* JOB
Repeat, word for word, each of the records shown below, without their pictures.

* THE RECORDS

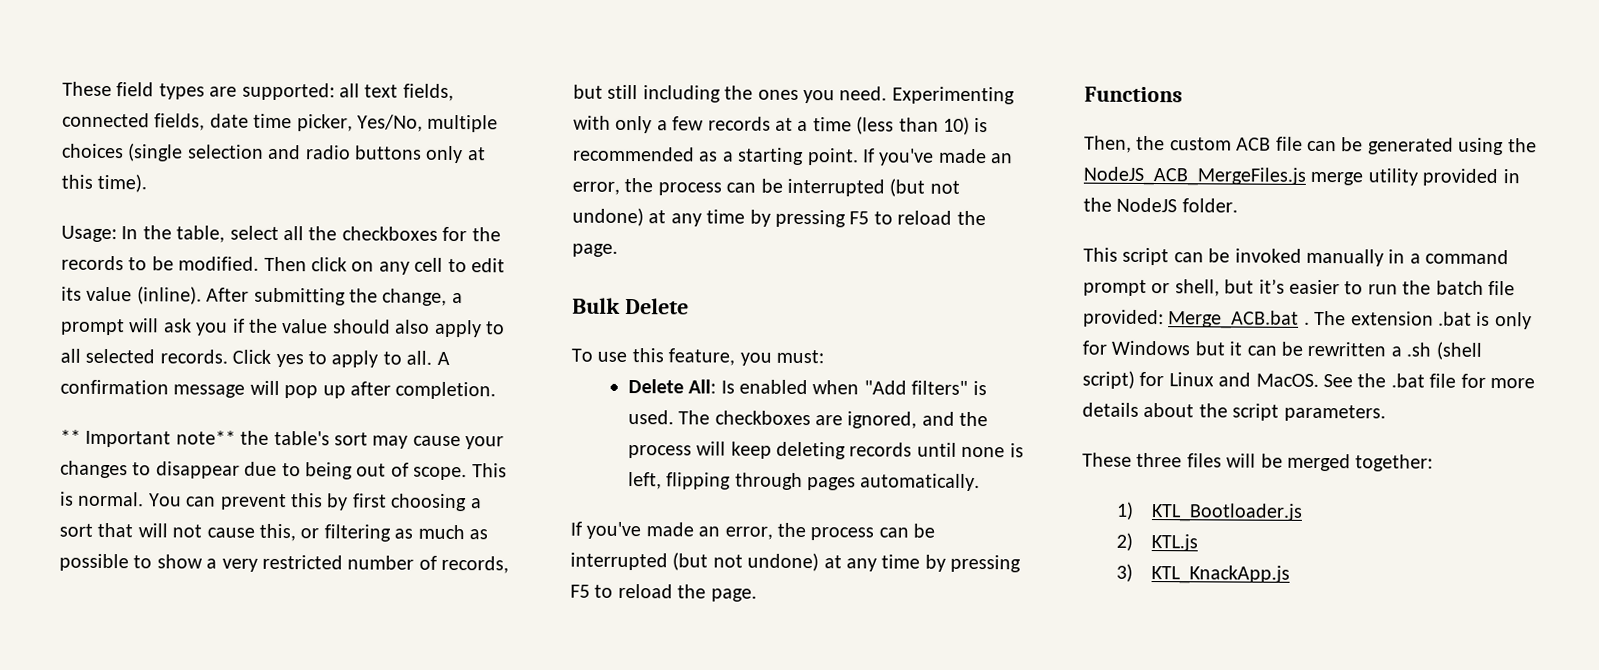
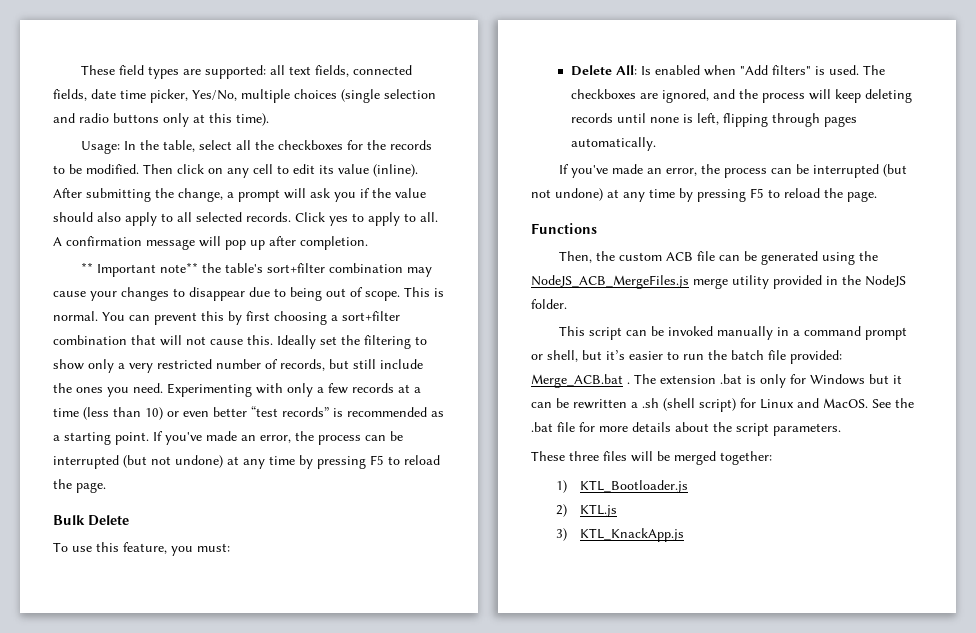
[334,432,368,446] sort -> [267,263,404,273] sort+filter combination
[59,523,93,537] sort -> [342,311,400,321] [53,335,127,345] sort+filter combination
[259,523,488,542] [59,553,129,572] this, or filtering as much as possible -> [247,335,411,349] this. Ideally set the filtering
(203, 561) none -> [88,359,114,373] only
[642,85,721,103] including -> [380,359,423,369] include
(970, 125) none -> [167,406,329,417] or even better “test records”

* PROBLEM SOLUTION
[334,432,368,446] sort -> [267,263,404,273] sort+filter combination
[59,523,93,537] sort -> [342,311,400,321] [53,335,127,345] sort+filter combination
[259,523,488,542] [59,553,129,572] this, or filtering as much as possible -> [247,335,411,349] this. Ideally set the filtering
(203, 561) none -> [88,359,114,373] only
[642,85,721,103] including -> [380,359,423,369] include
(970, 125) none -> [167,406,329,417] or even better “test records”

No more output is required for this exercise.